• **Tekstgedeelte**
5.Het prijsgeven van een aanspraak

5.1
Indien op enig moment niet meer wordt voldaan aan de bepalingen van of krachtens hoofdstuk IIB van de Wet LB, wordt de pensioenaanspraak onzuiver en leidt dit tot verlies van de fiscale faciliteiten. De belangrijkste sanctiebepaling in dit kader is artikel 19b Wet LB. In dit artikel wordt opgesomd welke handelingen met betrekking tot de pensioenaanspraak ‘verboden’ handelingen zijn en aldus leiden tot het in aanmerking nemen van de aanspraak als loon. Het gaat hierbij onder meer om de afkoop en vervreemding van een aanspraak ingevolge een pensioenregeling.
5.2
Artikel 19b, lid 1, onderdeel c (oud), Wet LB, zoals dat tot 1 april 2017 luidde, [48] ziet op het geval waarin een aanspraak ingevolge een pensioenregeling in eigen beheer geheel of gedeeltelijk wordt prijsgegeven, behoudens voor zover de aanspraak niet voor verwezenlijking vatbaar is. [49] Het gaat zowel om het prijsgeven van een reeds ingegaan pensioen als het prijsgeven van een nog niet ingegaan pensioen. [50] Deze bepaling vindt zijn oorsprong in artikel 11c, lid 1, onderdeel c (oud), Wet LB. [51] Het doel van die bepaling was om oneigenlijke handelingen met betrekking tot pensioenaanspraken die zijn verzekerd bij een eigen pensioenlichaam of een werkmaatschappij tegen te gaan. [52] Artikel 19b Wet LB heeft eveneens het karakter van een antimisbruikbepaling.

• **Gevonden gegevens**
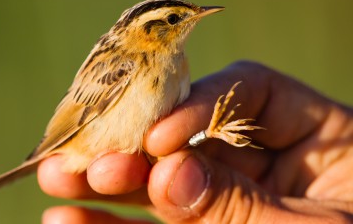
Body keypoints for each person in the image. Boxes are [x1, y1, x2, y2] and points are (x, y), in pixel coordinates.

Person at [37, 61, 353, 223]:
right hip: (85, 140)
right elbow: (77, 113)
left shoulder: (175, 67)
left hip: (144, 157)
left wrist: (210, 133)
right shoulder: (125, 66)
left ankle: (210, 134)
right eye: (174, 20)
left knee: (166, 156)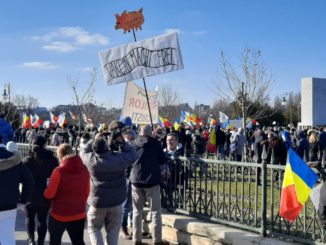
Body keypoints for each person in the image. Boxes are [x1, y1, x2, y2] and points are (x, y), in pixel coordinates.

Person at [79, 120, 137, 245]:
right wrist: (122, 142)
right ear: (107, 147)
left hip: (97, 202)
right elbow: (133, 154)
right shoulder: (119, 159)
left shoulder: (90, 160)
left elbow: (82, 151)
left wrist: (94, 139)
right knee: (113, 231)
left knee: (94, 228)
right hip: (116, 202)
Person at [130, 125, 169, 245]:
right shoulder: (155, 143)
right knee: (155, 211)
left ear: (140, 132)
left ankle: (137, 239)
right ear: (150, 132)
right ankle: (157, 240)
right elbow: (162, 160)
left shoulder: (133, 143)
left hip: (136, 180)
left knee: (137, 211)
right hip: (152, 181)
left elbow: (129, 160)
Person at [44, 143, 90, 245]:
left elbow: (49, 194)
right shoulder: (85, 169)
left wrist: (46, 188)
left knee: (54, 242)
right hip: (79, 213)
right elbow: (87, 192)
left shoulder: (58, 171)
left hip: (59, 215)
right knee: (78, 241)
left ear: (61, 156)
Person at [23, 136, 59, 245]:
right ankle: (40, 242)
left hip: (29, 193)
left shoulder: (27, 160)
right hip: (45, 193)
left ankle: (31, 240)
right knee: (42, 220)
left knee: (29, 217)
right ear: (45, 144)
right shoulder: (52, 159)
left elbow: (22, 178)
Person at [0, 136, 34, 245]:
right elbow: (29, 182)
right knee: (8, 237)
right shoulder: (15, 160)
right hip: (9, 205)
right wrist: (23, 201)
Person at [121, 128, 137, 240]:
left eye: (131, 133)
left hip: (134, 176)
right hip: (127, 177)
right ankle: (123, 228)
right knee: (126, 204)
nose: (131, 135)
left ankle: (133, 226)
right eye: (129, 134)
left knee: (133, 205)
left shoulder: (133, 145)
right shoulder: (123, 147)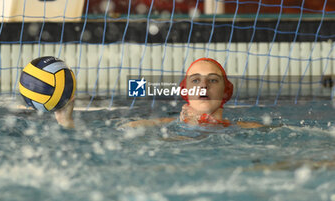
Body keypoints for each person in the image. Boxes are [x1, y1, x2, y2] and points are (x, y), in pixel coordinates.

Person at [55, 57, 262, 129]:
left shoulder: (251, 128)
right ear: (186, 91)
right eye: (196, 80)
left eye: (213, 80)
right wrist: (67, 122)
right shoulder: (149, 126)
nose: (204, 85)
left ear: (226, 91)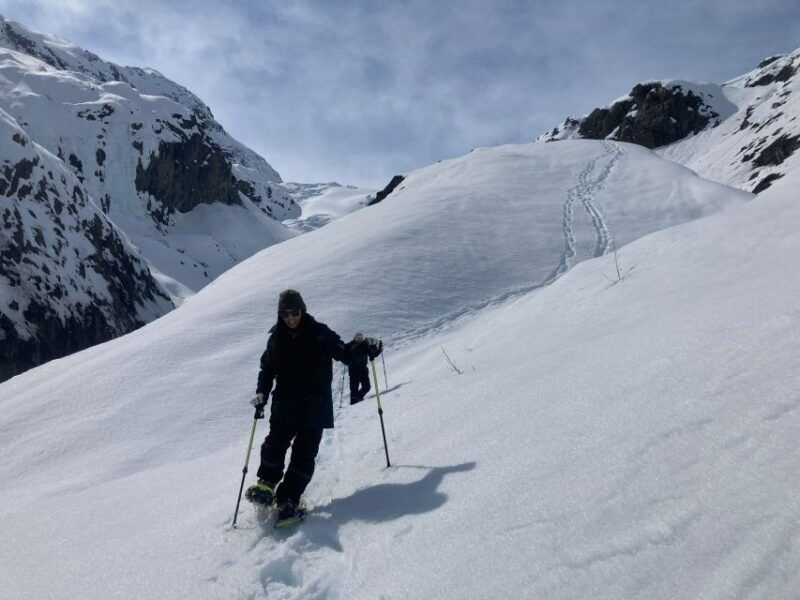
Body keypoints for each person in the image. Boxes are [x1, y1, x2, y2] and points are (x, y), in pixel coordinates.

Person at [245, 289, 350, 527]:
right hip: (285, 404)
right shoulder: (276, 339)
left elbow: (343, 352)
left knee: (304, 455)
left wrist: (363, 349)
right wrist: (262, 392)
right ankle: (266, 484)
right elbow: (267, 369)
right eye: (285, 314)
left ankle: (288, 499)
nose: (291, 318)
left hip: (315, 407)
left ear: (303, 309)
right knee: (275, 443)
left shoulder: (320, 333)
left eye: (295, 312)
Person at [345, 332, 383, 405]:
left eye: (360, 338)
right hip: (353, 371)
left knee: (367, 387)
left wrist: (380, 349)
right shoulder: (350, 345)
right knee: (354, 390)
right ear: (354, 338)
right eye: (357, 338)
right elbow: (345, 354)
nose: (359, 339)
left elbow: (372, 354)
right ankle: (353, 405)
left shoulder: (365, 345)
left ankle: (359, 398)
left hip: (363, 370)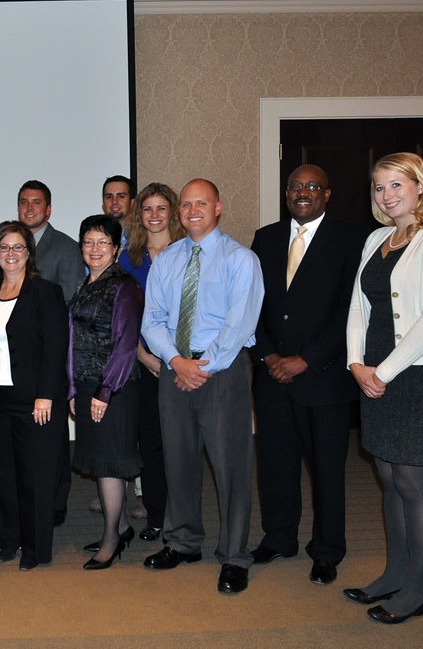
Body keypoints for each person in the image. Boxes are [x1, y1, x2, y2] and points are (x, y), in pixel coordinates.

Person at [344, 152, 423, 624]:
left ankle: (416, 593)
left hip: (418, 377)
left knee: (414, 483)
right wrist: (357, 363)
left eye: (397, 184)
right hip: (373, 374)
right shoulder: (376, 239)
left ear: (421, 187)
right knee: (389, 480)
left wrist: (382, 372)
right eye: (379, 186)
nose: (387, 194)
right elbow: (359, 306)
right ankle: (394, 575)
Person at [140, 179, 263, 594]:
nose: (193, 211)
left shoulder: (240, 259)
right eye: (187, 204)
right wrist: (176, 362)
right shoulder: (167, 260)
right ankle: (183, 541)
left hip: (222, 371)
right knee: (178, 459)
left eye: (202, 203)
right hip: (174, 368)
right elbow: (152, 320)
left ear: (218, 208)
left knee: (231, 465)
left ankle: (234, 555)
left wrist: (201, 366)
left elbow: (240, 323)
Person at [249, 164, 365, 587]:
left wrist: (307, 359)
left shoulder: (352, 239)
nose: (303, 192)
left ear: (327, 194)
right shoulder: (266, 238)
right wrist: (267, 355)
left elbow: (351, 310)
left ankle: (327, 550)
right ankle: (279, 537)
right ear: (286, 194)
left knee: (327, 471)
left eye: (313, 186)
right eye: (295, 186)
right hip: (271, 375)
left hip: (324, 377)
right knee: (275, 464)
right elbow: (252, 302)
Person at [0, 221, 67, 571]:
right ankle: (8, 540)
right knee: (0, 474)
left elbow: (55, 347)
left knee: (34, 476)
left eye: (18, 247)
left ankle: (35, 548)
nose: (11, 253)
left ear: (29, 252)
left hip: (33, 401)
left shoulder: (46, 292)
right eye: (4, 247)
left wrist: (46, 395)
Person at [68, 215, 144, 570]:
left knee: (111, 464)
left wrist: (105, 391)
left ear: (116, 249)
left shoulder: (124, 285)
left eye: (102, 242)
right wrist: (73, 388)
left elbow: (126, 344)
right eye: (88, 242)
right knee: (101, 461)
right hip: (87, 385)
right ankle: (122, 526)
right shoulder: (85, 283)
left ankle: (112, 538)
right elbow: (74, 340)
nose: (94, 248)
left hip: (114, 388)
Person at [116, 182, 185, 543]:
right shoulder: (129, 259)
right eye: (147, 209)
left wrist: (178, 358)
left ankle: (183, 516)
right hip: (143, 364)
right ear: (138, 215)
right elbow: (123, 316)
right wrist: (142, 354)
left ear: (172, 212)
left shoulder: (189, 252)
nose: (154, 215)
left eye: (161, 208)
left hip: (185, 363)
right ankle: (157, 516)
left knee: (183, 444)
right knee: (152, 443)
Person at [16, 179, 80, 526]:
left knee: (53, 437)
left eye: (36, 202)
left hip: (51, 360)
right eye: (24, 202)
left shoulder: (66, 248)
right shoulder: (11, 247)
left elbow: (70, 307)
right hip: (17, 363)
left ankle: (56, 502)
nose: (29, 208)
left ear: (49, 209)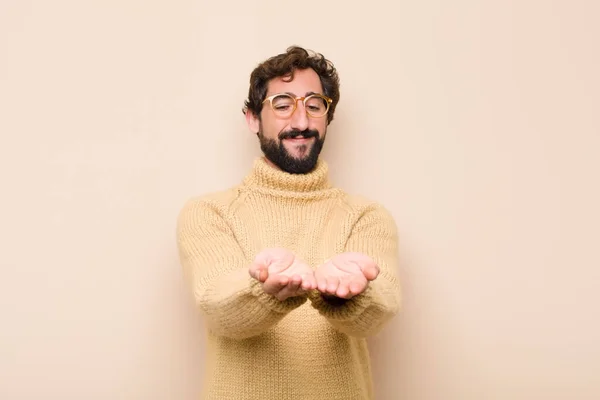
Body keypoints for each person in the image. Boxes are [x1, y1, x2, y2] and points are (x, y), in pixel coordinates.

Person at [176, 45, 402, 400]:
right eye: (282, 105)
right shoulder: (209, 212)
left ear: (329, 117)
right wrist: (265, 289)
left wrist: (350, 294)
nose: (301, 122)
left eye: (314, 105)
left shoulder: (367, 216)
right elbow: (217, 308)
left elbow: (382, 309)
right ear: (252, 118)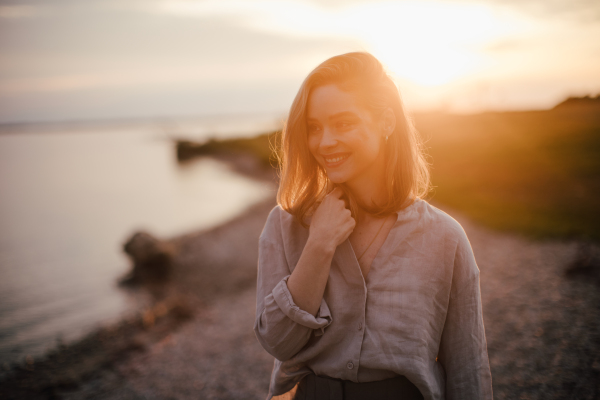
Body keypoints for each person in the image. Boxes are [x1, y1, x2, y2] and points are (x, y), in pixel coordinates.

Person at [254, 52, 493, 400]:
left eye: (343, 123)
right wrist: (319, 244)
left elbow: (468, 369)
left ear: (385, 122)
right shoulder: (285, 225)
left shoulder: (445, 238)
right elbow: (277, 341)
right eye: (314, 128)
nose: (324, 142)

• **Vragen**
[A] Noem alle verwijzingen naar een hoofdstuk of artikel van de Wet LB in de tekst over het prijsgeven van een pensioenaanspraak. Neem lid en onderdeel mee als die erbij staan.
[B] Schrijf de tekst over het prijsgeven van een pensioenaanspraak verder, te beginnen na de laatste zin.
De gegevens spelen hierbij geen rol.

• **Antwoorden**
[A]
- hoofdstuk IIB van de Wet LB
- artikel 19b Wet LB
- artikel 19b, lid 1, onderdeel c (oud), Wet LB
- artikel 11c, lid 1, onderdeel c (oud), Wet LB

[B]
5.3
Indien sprake is van het prijsgeven van een pensioenaanspraak, wordt de waarde in het economische verkeer van de aanspraak op het onmiddellijk daaraan voorafgaande tijdstip in de heffing betrokken als loon uit vroegere dienstbetrekking van de werknemer of de gewezen werknemer. [53] Daarnaast is in die situatie 20% revisierente verschuldigd over de waarde van de onzuiver geworden pensioenaanspraak. [54] De verzekeraar wordt aansprakelijk gesteld voor zowel de verschuldigde belasting als de verschuldigde revisierente. [55]
5.4
Het begrip ‘prijsgeven’ is niet (nader) gedefinieerd in de Wet LB. [56] Kenmerkend voor het prijsgeven van aanspraken is dat de aanspraken zijn komen te vervallen. [57] Daarbij is van belang dat bij de uitvoering van pensioenaanspraken in eigen beheer in beginsel altijd een grotere onzekerheid bestaat of het volledige pensioen zal worden uitgekeerd dan bij de uitvoering door een professionele verzekeraar.
5.5
In de literatuur wordt wel betoogd dat onder prijsgeven moet worden verstaan het afzien van het pensioen dan wel een gedeelte van het pensioen, zonder dat daar een prestatie tegenover staat. [58] Dit kan ook op een indirecte wijze plaatsvinden.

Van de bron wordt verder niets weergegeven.